Here are some ways we’ve encouraged welcome around the table or seen Women of Welcome show up to others in this important way:
Welcome with a Cake Box
A woman in our community was inspired to step out in welcome to an Eastern European neighbor after joining in a recent Women of Welcome prayer call. As we prayed for those affected by the war in Ukraine, someone shared an example of taking a pie to a friend from the region as just a simple act of kindness. This woman lives in Missouri and didn’t know anyone from Ukraine. Then she remembered an article she’d read in the local news about a Ukrainian family who lived close and owned an alterations shop just a few blocks from her house. She decided that she, too, could pick up a store-bought dessert and deliver it to their place of business. Sheila wrote a note, letting them know she cared and was praying for them and their country. She taped it to the cake box. Read the rest of her story here.
Hot Tea and Kindness
When a woman in our community learned that new Afghan arrives were struggling to access hot water to make tea in their homes, she launched into action. She learned the families preferred to eat at home, rather than in the military base’s dining hall (where they were staying after being evacuated from Afghanistan), but the hot water cooled off by the time they returned home. She shared with our private Facebook community (if you’re not a part, join now!) an Amazon wishlist to purchase thermoses and hot water kettles for the newcomers. In less than 24 hours, over 120 thermoses and kettles were purchased!
Drawing a Wider Circle
We talked with Shannan Martin about drawing a wider circle around who we consider family, especially around the holidays. This conversation from the archives is helpful for inviting new people to your table this season and for engaging those longtime relatives who may stir up anxiety and stress, especially as it relates to conversations related to immigrants and refugees.

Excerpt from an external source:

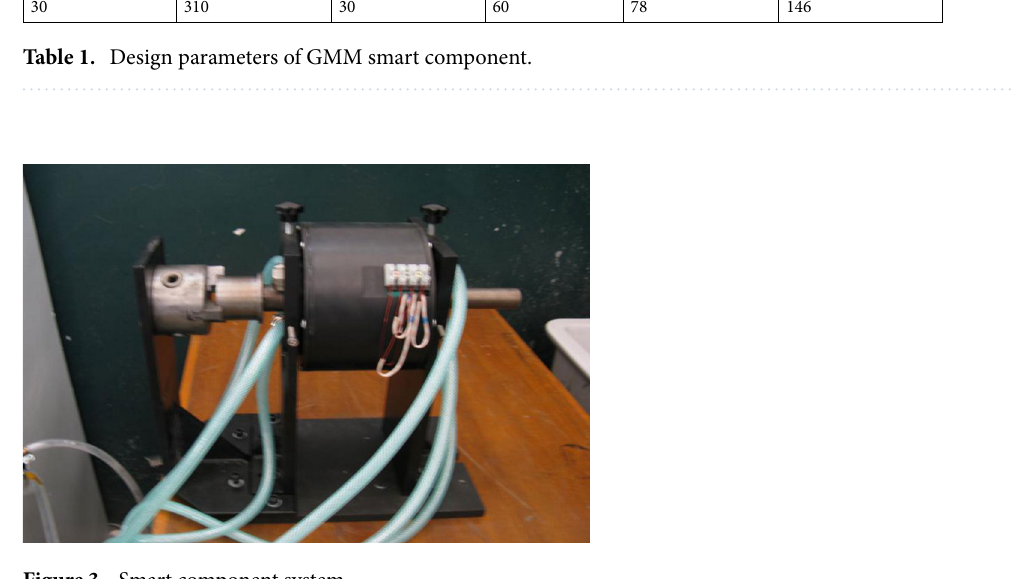
Diameter of component (mm)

Challenge: Visit an Immigrant-owned Restaurant
These are all small steps we can take to get closer to our neighbor, to show up in love. We’re asking you to take bold steps and to be brave in your welcome. Each month we give you a Monthly Move Challenge! It’s an invitation to get closer. We want to offer you opportunities to move from conversation to connection in your local communities.
Our Monthly Move Challenge for April is to go out to eat! We’re inviting you to move in closer and take the step from conversation to greater proximity and connection in your local communities. This month’s invitation is to visit an immigrant-owned restaurant, leave a generous tip, and share a message of welcome.
Who knows what God can do with a little encouragement to someone who needs to hear it today? What connections might emerge? How might YOU be changed?